Begitupun, dia bukanlah sosok yang benar-benar anti kompromi layaknya Soe Hok Gie, idealisme hidup yang ingin dia capai adalah menjadi orang kaya. Dia sering mendeklarasi keinginannya di hadapanku, bahwa kelak dia ingin menjadi orang kaya yang tetap lurus dengan garis-garis prinsip nilai yang selama ini dia dalami dari berbagai literatur yang dia baca. Alasannya, “dengan menjadi kaya, maka segala hal bisa dia lakukan dan yang diinginkan bisa diperoleh” dengan cepat dan –mungkin- dekat.

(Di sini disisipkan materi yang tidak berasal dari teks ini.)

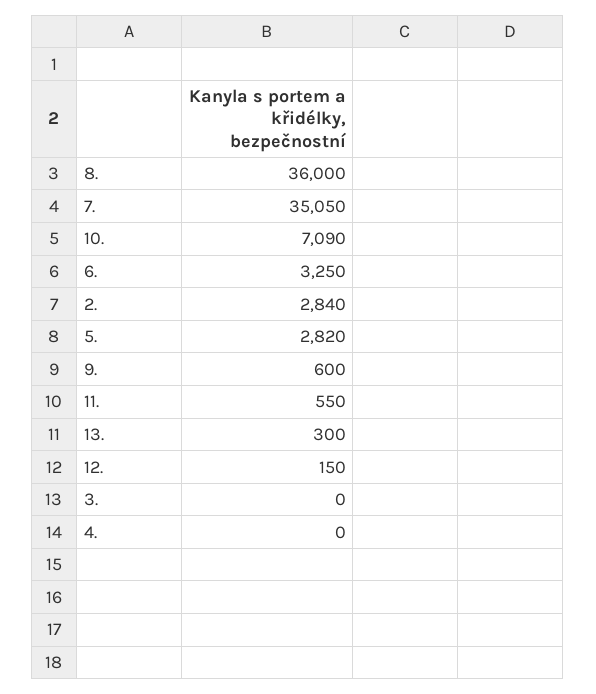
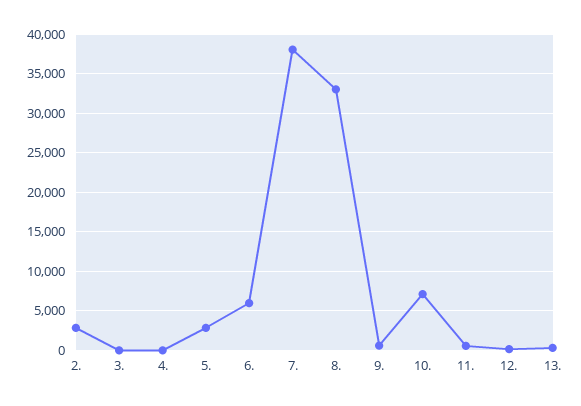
8.: 36000 -> 33000
7.: 35050 -> 38000
6.: 3250 -> 6000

Oleh karena keinginan untuk menjadi orang kaya itulah dia berkata, bahwa “tak mungkin untuk tidak berkompromi dengan tuntutan hari ini”. Idealisme gerakannya memang kurang konsekuen dia pertahankan, karena tujuan kaya yang diimpikan tak akan tercapai –menurutnya- kecuali turut serta dalam gejala kapistalisme di berbagai sektor yang hari ini kian tak terelakkan. Dia sadar, bahwa untuk bisa hidup di alam pasca s-1 tidaklah mudah, apa yang dia raup sejauh ini dari organisasi, yang konsisten menanam nilai-nilai kehidupan tak semuanya koheren dengan tuntutan ril yang ada di lapangan.

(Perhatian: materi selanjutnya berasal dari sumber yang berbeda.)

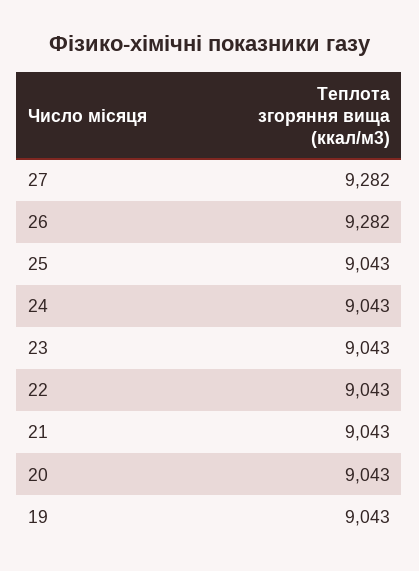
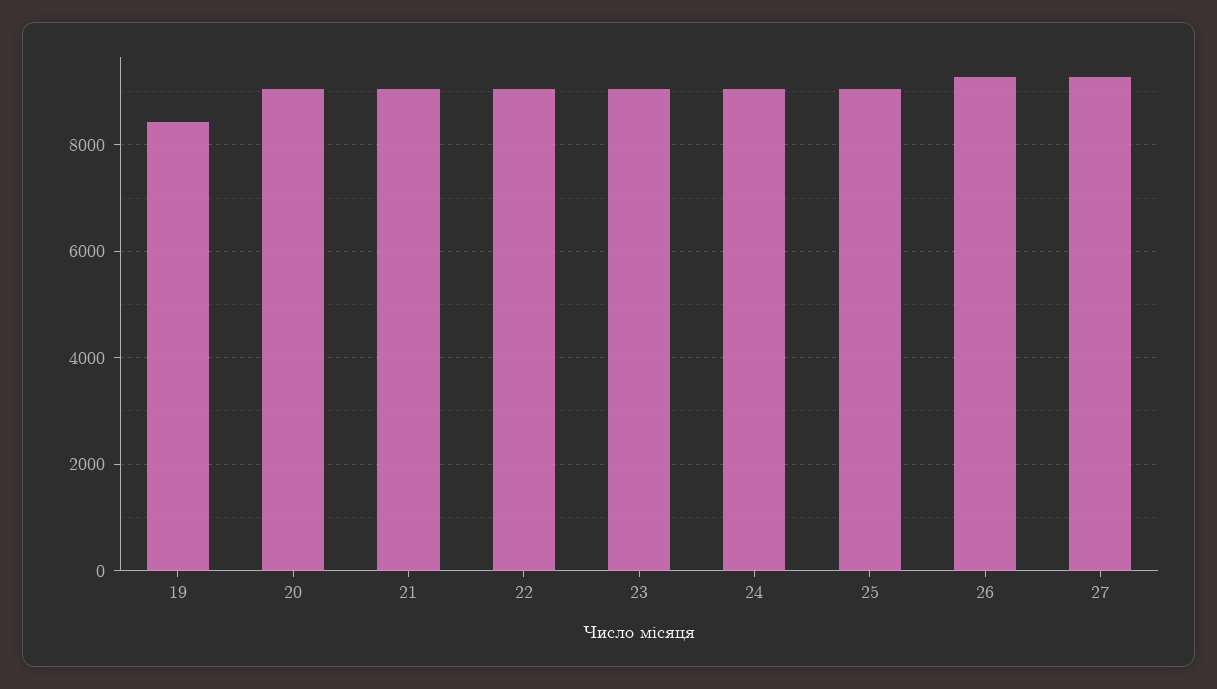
19: 9043 -> 8400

Idealisme tentang hidup memang sulit untuk dicerna dalam keseharian yang begitu materialis. Dalam diskursus filsafat, Marx adalah orang paling sukses dalam mendudukkan masalah materialisme pada tahap yang paling materi. Namun, kita juga tahu, bahwa karena begitu tajamnya renungan Marx terhadap realita materi ini, pemikirannya kemudian berputar arah dari materialisme dialektis, ke materialisme idealis. Bahwa dia bermimpi agar dunia tak lagi bergerak dalam sebuah sistem korup seperti agama, negara bahkan idealogi, adalah idealisme yang nyata!

Dan, hari ini, kita melihat bahwa materialisme dan idealisme telah menyatu erat dengan definisi yang kian ambigu. Dalam hal yang paling praktis dari kehidupan, dua istilah ini menjadi tidak penting lagi. Ah, aku mulai bisa membaca, bahwa gaya berpikir pragmatis seperti itu benar-benar ada, realistis, aktual dan bahkan faktual.